SOURCE DATA:
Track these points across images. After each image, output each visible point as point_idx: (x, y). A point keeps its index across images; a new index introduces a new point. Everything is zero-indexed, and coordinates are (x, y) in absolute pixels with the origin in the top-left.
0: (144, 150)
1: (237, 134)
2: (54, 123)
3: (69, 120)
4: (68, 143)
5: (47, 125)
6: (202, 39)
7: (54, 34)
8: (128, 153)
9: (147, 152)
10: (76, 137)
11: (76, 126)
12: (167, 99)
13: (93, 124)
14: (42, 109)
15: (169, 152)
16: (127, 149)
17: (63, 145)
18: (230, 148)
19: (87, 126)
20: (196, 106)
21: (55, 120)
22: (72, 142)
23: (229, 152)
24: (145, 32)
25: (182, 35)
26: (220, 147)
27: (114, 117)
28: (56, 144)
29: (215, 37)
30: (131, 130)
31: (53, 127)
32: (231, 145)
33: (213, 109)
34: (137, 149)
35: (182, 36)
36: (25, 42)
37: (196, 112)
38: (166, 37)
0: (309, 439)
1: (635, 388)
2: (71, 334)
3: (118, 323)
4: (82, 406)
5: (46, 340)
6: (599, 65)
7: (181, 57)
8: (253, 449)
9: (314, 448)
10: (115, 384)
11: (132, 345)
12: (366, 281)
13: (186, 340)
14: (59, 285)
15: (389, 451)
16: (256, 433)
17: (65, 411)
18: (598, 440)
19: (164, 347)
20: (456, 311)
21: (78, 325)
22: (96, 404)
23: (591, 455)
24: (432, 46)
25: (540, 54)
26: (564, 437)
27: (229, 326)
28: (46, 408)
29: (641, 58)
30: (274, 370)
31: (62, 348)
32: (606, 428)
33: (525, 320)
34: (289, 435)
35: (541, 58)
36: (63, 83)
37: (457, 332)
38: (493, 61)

EXERCISE PROMPT:
A faithful, complete reproduction of the listing above is requested.

ANSWER BELOW:
Track these points across images. After each image, output each visible point as point_idx: (x, y). A point keeps its index across images; a new index introduces a new point. Everything is zero-indexed, and coordinates are (x, y) in absolute pixels with the origin in the top-left.
0: (144, 150)
1: (237, 134)
2: (54, 123)
3: (69, 120)
4: (68, 143)
5: (47, 125)
6: (202, 39)
7: (54, 34)
8: (128, 153)
9: (147, 152)
10: (76, 137)
11: (76, 126)
12: (167, 99)
13: (93, 124)
14: (42, 109)
15: (169, 152)
16: (127, 149)
17: (63, 145)
18: (230, 148)
19: (87, 126)
20: (196, 106)
21: (55, 120)
22: (72, 142)
23: (229, 152)
24: (145, 32)
25: (182, 35)
26: (220, 147)
27: (114, 117)
28: (56, 144)
29: (215, 37)
30: (131, 130)
31: (53, 127)
32: (231, 145)
33: (213, 109)
34: (137, 149)
35: (182, 36)
36: (25, 42)
37: (196, 112)
38: (166, 37)
0: (309, 439)
1: (635, 388)
2: (71, 334)
3: (118, 323)
4: (82, 406)
5: (46, 340)
6: (599, 65)
7: (181, 57)
8: (253, 449)
9: (314, 448)
10: (115, 384)
11: (132, 345)
12: (366, 281)
13: (186, 340)
14: (59, 285)
15: (389, 451)
16: (256, 433)
17: (65, 411)
18: (598, 440)
19: (164, 347)
20: (456, 311)
21: (78, 325)
22: (96, 404)
23: (591, 455)
24: (432, 46)
25: (540, 54)
26: (564, 437)
27: (229, 326)
28: (46, 408)
29: (641, 58)
30: (274, 370)
31: (62, 348)
32: (606, 428)
33: (525, 320)
34: (289, 435)
35: (541, 58)
36: (63, 83)
37: (457, 332)
38: (493, 61)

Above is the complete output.